=== Texte fourni ===
──────────────────────────────

Face aux prix pratiqués à la pompe, de nombreux automobilistes font désormais le choix de ne plus remplir leur réservoir au complet. À Lyon, beaucoup avouent laisser l'aspect psychologique les convaincre face à des prix devenus délirants.
Un litre de diesel et d'essence à plus de 2 euros et des automobilistes qui se serrent la ceinture. La reprise de la guerre au Moyen-Orient et les attaques ukrainiennes contre des raffineries russes tendent les marchés. Résultat, le baril de pétrole se négocie de nouveau au-dessus de 100 dollars.
Malgré les prix pratiqués à la pompe, le gouvernement refuse toute baisse de taxes. Alors, près de Lyon, certains conducteurs font le choix de ne plus faire systématiquement le plein lors de leurs passages en station.
Maya fait très attention aux chiffres qui défilent sur la pompe à essence. Pas question pour cette jeune infirmière de dépasser un certain montant. "Je ne mets que 20 euros à chaque fois", confie-t-elle au micro d'Europe 1. "Je ne fais plus le plein. Je ne sais pas, psychologiquement, je préfère mettre seulement 20 euros plusieurs fois plutôt que 100 euros en une fois", poursuit la Lyonnaise.
"C'est moins cher chez Total"
"Psychologiquement, faire le plein, ça fait trop mal" résume-t-elle. Une stratégie peut-être plus psychologique qu'efficace, car à force de ne pas beaucoup remplir le réservoir, Mounir se retrouve à sec. "Ma voiture est en panne. Donc, je viens remplir un bidon mais c'est trop cher", souligne-t-il, assurant ne remplir qu'à moitié son réservoir désormais.

──────────────────────────────

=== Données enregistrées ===
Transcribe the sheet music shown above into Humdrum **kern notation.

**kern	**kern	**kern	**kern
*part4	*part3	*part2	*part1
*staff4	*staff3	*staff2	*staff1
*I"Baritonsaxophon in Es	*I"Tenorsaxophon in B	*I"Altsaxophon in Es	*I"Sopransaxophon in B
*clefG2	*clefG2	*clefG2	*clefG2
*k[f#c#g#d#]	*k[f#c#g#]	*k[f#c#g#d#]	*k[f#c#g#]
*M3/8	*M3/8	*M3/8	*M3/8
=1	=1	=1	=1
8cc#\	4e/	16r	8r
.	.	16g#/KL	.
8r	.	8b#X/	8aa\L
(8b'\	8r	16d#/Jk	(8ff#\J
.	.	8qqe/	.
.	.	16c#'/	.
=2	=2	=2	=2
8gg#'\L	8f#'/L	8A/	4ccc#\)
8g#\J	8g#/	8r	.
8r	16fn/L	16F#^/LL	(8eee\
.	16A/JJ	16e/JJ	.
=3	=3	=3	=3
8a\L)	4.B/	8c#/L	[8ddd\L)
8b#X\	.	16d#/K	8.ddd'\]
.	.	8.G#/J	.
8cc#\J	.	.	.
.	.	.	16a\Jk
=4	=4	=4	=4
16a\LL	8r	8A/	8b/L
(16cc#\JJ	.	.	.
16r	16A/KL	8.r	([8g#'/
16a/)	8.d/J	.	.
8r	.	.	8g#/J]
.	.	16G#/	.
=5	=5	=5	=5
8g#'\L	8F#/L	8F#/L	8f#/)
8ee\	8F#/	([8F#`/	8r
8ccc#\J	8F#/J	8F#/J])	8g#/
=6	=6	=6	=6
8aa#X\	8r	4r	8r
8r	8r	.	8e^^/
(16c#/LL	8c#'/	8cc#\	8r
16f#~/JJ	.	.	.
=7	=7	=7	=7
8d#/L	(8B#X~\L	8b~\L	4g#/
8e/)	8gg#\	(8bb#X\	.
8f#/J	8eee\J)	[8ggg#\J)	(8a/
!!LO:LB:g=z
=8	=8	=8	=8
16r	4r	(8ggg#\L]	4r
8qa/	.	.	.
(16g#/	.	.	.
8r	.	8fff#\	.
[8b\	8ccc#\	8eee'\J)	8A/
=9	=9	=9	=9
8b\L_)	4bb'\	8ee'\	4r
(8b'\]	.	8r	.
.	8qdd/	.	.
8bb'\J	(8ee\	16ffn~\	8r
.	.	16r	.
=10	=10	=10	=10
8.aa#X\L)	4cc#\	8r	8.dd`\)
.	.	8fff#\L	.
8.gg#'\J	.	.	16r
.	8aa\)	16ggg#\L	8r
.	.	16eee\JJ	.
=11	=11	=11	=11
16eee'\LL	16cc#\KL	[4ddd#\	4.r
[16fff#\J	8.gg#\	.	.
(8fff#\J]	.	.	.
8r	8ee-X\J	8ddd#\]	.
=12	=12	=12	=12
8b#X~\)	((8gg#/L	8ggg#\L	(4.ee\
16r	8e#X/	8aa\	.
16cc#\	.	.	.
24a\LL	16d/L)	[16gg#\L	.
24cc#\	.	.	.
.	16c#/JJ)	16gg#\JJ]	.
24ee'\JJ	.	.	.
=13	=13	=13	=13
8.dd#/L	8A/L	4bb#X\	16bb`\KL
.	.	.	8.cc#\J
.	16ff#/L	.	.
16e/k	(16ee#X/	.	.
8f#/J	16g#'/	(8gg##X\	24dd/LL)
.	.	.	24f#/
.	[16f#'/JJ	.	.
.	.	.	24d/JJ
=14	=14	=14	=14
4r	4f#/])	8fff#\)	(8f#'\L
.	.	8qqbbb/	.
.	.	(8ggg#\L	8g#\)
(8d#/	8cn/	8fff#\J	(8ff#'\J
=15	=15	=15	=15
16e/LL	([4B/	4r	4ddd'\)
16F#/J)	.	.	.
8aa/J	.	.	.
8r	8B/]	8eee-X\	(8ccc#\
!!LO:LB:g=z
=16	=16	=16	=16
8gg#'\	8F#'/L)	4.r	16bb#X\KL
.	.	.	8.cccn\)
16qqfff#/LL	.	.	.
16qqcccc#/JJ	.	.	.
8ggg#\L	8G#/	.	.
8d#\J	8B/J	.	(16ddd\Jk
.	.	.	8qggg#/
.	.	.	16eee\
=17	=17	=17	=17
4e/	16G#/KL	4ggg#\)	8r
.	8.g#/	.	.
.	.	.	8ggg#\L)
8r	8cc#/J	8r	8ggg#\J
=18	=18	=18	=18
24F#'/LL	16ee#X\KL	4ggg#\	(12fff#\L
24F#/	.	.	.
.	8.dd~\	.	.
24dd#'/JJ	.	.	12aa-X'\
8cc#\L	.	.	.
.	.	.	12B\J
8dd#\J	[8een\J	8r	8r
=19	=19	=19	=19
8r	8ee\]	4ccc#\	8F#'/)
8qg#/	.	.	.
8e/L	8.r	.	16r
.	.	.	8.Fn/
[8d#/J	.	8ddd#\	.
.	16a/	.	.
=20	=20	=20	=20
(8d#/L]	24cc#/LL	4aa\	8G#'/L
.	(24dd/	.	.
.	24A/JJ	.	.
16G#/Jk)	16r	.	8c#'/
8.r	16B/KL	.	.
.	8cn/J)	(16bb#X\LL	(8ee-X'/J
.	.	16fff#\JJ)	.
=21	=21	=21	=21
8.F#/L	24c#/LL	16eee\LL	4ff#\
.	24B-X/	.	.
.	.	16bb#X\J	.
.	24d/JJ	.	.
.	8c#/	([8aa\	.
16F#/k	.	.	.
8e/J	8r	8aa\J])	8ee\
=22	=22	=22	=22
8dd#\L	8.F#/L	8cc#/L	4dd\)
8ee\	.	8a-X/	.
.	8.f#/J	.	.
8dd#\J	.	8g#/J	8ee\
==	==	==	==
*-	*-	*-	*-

──────────────────────────────

=== Énoncé du problème ===
Recopiez le texte sur la hausse des carburants depuis « Un litre de » jusqu'à « de 100 dollars. », en changeant « Moyen-Orient » en « Proche-Orient ». Les enregistrements n'ont aucun rôle à jouer ici.

=== Réponse ci-dessous ===
Un litre de diesel et d'essence à plus de 2 euros et des automobilistes qui se serrent la ceinture. La reprise de la guerre au Proche-Orient et les attaques ukrainiennes contre des raffineries russes tendent les marchés. Résultat, le baril de pétrole se négocie de nouveau au-dessus de 100 dollars.